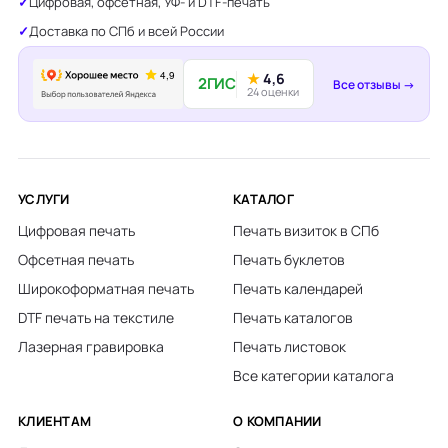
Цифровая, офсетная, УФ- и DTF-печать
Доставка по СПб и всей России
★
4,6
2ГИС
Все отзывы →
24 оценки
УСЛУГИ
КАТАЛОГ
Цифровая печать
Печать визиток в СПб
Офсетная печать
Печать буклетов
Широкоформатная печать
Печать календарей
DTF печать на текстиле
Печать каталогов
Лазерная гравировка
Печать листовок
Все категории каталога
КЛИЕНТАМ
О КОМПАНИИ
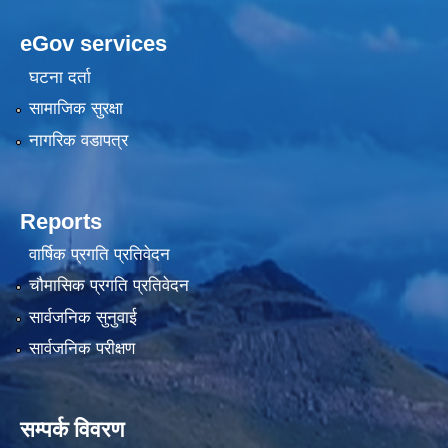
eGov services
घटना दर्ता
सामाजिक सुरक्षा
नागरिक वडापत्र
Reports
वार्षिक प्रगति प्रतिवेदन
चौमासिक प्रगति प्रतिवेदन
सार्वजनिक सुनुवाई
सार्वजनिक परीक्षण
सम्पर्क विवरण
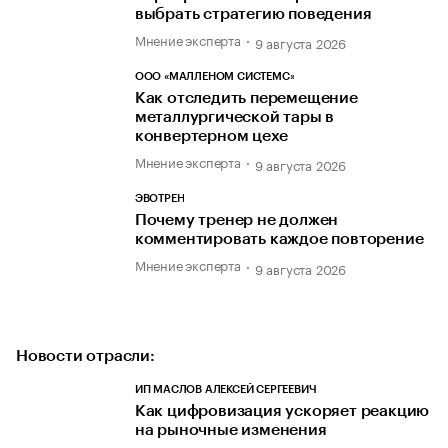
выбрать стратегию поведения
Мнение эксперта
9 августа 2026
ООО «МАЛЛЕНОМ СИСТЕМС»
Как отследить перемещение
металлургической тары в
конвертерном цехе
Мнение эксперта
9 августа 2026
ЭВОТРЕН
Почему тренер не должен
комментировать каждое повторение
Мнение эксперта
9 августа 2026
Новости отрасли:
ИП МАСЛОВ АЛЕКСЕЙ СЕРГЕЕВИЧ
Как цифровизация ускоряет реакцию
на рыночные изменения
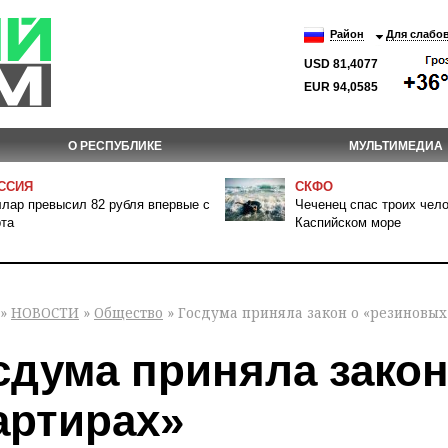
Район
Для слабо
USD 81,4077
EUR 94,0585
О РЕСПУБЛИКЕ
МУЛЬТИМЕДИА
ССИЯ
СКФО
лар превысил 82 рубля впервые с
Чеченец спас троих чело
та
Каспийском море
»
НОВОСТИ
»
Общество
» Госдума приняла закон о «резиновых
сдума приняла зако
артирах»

** Your objective **
Starting at the first entry above and ending at the last, write everything out exactly except the pictures.

** Finished task **
Цифровая, офсетная, УФ- и DTF-печать
Доставка по СПб и всей России
★
4,6
2ГИС
Все отзывы →
24 оценки
УСЛУГИ
КАТАЛОГ
Цифровая печать
Печать визиток в СПб
Офсетная печать
Печать буклетов
Широкоформатная печать
Печать календарей
DTF печать на текстиле
Печать каталогов
Лазерная гравировка
Печать листовок
Все категории каталога
КЛИЕНТАМ
О КОМПАНИИ
eGov services
घटना दर्ता
सामाजिक सुरक्षा
नागरिक वडापत्र
Reports
वार्षिक प्रगति प्रतिवेदन
चौमासिक प्रगति प्रतिवेदन
सार्वजनिक सुनुवाई
सार्वजनिक परीक्षण
सम्पर्क विवरण
выбрать стратегию поведения
Мнение эксперта
9 августа 2026
ООО «МАЛЛЕНОМ СИСТЕМС»
Как отследить перемещение
металлургической тары в
конвертерном цехе
Мнение эксперта
9 августа 2026
ЭВОТРЕН
Почему тренер не должен
комментировать каждое повторение
Мнение эксперта
9 августа 2026
Новости отрасли:
ИП МАСЛОВ АЛЕКСЕЙ СЕРГЕЕВИЧ
Как цифровизация ускоряет реакцию
на рыночные изменения
Район
Для слабо
USD 81,4077
EUR 94,0585
О РЕСПУБЛИКЕ
МУЛЬТИМЕДИА
ССИЯ
СКФО
лар превысил 82 рубля впервые с
Чеченец спас троих чело
та
Каспийском море
»
НОВОСТИ
»
Общество
» Госдума приняла закон о «резиновых
сдума приняла зако
артирах»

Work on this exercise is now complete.